— За краем, — буднично, сверяя по шкале. — Лезет. Узнаёт своё место.
Раскачка лезла за край там, где он и говорил у графика. То, что Аркадий провёл летом одним карандашом по расчёту, чему тогда вежливо не поверили, теперь вело перо — помимо него, по живому железу. Запас на новой ступени уходил за грань ровно так, как он и считал по переносу: масса другая, подвеска бака другая, полоса демпфера сползла вниз, и узел без демпфера входил в раскачку на рабочем участке. Спорить с этим было уже не с руки никому. Цифра за гранью стояла на бумаге, снятая прибором, не выведенная пером, и держать её там можно было сколько угодно — она не делалась меньше.
Он смотрел, как перо мотает размах, и видел за этой раскачкой не кривую на записи, а тот самый зазор, которого на новой ступени могло и не хватить, не покажи стенд, сколько его осталось под гранью. Здесь это стоило записи да ночи; на трассе обошлось бы дороже всякой записи. Ради того стенд и выпрашивал с осени. Аркадий отвёл взгляд от пера к шкале и махнул стендовику снимать: довольно, своё она показала.
Демпфер поставили в магистраль короткой штатной постановкой, без подгонки по месту: затянули по штатному, проверили затяжку, отошли. Стендовик снова повёл частоту от низа. На том же месте перо дошло до знакомой точки, качнулось — и легло ровнее прежнего. Размах срезало; запас, что без демпфера съехал за грань, вернулся под грань и встал там с зазором, какого Аркадий и добивался. Тот же штатный демпфер, что осенью гоняли на старой сборке, держал и на новой ступени — стоило вернуть отработку, и полоса легла куда надо. Прогнали ещё раз, для верности, и второй прогон лёг на первый: то же место, тот же зазор. Самописец свёл оба прогона на одну запись, одну кривую под другой: вверху раскачка за краем, под ней — она же, осаженная под грань. Вот и «до», вот и «после». Аркадий перенёс число в тетрадь, на чистое место — под гранью, с зазором; снято прибором, читается в обе стороны, обмана не таит.

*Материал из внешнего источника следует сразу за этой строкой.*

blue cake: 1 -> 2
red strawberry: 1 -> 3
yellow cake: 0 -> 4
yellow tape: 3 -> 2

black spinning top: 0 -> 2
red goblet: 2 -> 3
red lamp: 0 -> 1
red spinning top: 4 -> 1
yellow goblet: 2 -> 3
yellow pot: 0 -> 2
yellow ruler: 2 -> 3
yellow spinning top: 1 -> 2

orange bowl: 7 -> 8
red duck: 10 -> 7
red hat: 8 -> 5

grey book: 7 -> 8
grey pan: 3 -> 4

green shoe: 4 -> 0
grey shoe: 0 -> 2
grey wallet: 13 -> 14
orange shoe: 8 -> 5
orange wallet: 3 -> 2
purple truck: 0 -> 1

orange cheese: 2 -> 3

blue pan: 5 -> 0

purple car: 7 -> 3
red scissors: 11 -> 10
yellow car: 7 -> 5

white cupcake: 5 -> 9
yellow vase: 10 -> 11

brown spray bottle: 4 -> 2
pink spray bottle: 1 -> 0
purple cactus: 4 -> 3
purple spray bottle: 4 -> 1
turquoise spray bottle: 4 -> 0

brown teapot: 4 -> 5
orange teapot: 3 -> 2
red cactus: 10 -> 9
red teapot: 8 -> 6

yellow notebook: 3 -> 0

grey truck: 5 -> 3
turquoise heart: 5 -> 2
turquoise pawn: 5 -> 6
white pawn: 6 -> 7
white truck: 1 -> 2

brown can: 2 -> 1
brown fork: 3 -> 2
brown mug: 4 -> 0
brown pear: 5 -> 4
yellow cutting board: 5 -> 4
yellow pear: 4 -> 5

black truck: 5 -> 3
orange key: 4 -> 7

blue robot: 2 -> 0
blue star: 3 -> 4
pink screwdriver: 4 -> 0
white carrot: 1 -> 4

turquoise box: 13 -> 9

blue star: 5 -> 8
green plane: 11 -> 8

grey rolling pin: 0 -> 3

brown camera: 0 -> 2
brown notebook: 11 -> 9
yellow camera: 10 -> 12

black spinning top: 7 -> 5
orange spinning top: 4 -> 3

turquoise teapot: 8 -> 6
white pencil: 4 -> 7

Своя слабина у его расчёта была, и он её знал: перенос он вёл линейный, а у края диапазона прямая могла и подвести — не всегда в запас. Эту слабину стенд и закрывал. Где перо его расчёта рисковало соврать на полделения, перо самописца не врало: оно не переносило, оно меряло, и намеряло под гранью. У цифры было теперь то, чего недоставало летней кривой на кульмане, — не вывод, который можно оспорить, а замер, который остаётся замером, как его ни перекладывай.
Это и было число Чертока — то, под которое тот обещал подвинуться рукой, которой не отклонят. Аркадий смотал запись, нашёл на ней оба места, где лезло и где придавлено, и в нём не поднялось ни азарта, ни торжества — отпустило то, что он носил в себе дольше этой зимы. Раскачку эту он держал в уме давно, дольше, чем за него стоял один расчёт да три прошлогодние машины, потерянные на той же самой; а доказать он не умел ничем, кроме своей кривой, которой не верили. Теперь доказывать приходилось уже не ему: число лежало на записи, измеренное, и говорил за него прибор. То, что он один таскал в себе год, легло на бумагу и стало общим, проверяемым, чужим, как и положено числу.